TASK TO COMPLETE -> Supply the number of lines in the listing below in which the word "הפסטיבל" occurs, and nothing else.

ENTRIES SUPPLIED ->

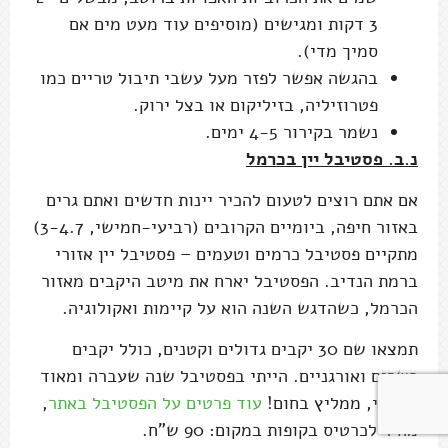
3 דקות ומגישים (מוסיפים עוד מעט מים אם
סמיך מדי).
בהגשה אפשר לפזר מעל עשבי תיבול טריים כמו
פטרוזיליה, בזיליקום או בצל ירוק.
נשמר בקירור 4-5 ימים.
נ.ב. פסטיבל יין בכרמל
אם אתם רוצים לטעום להכיר יינות חדשים ואתם גרים
באזור חיפה, ביומיים הקרובים (רביעי-חמישי, 3-4.7)
מתקיים פסטיבל כרמים וטעמים – פסטיבל יין אזורי
ברמת הנדיב. הפסטיבל יארח את מיטב היקבים מאזור
הכרמל, כשהדגש השנה הוא על קיימות ואקולוגיה.
תמצאו שם 30 יקבים גדולים וקטנים, כולל יקבים
כשרים ואורגניים. הייתי בפסטיבל שנה שעברה ומאוד
נהניתי, ממליץ בחום!
עוד פרטים על הפסטיבל באתר
,
מחיר לכרטיס בקופות במקום: 90 ש"ח.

ANSWER FOR THE TASK -> 2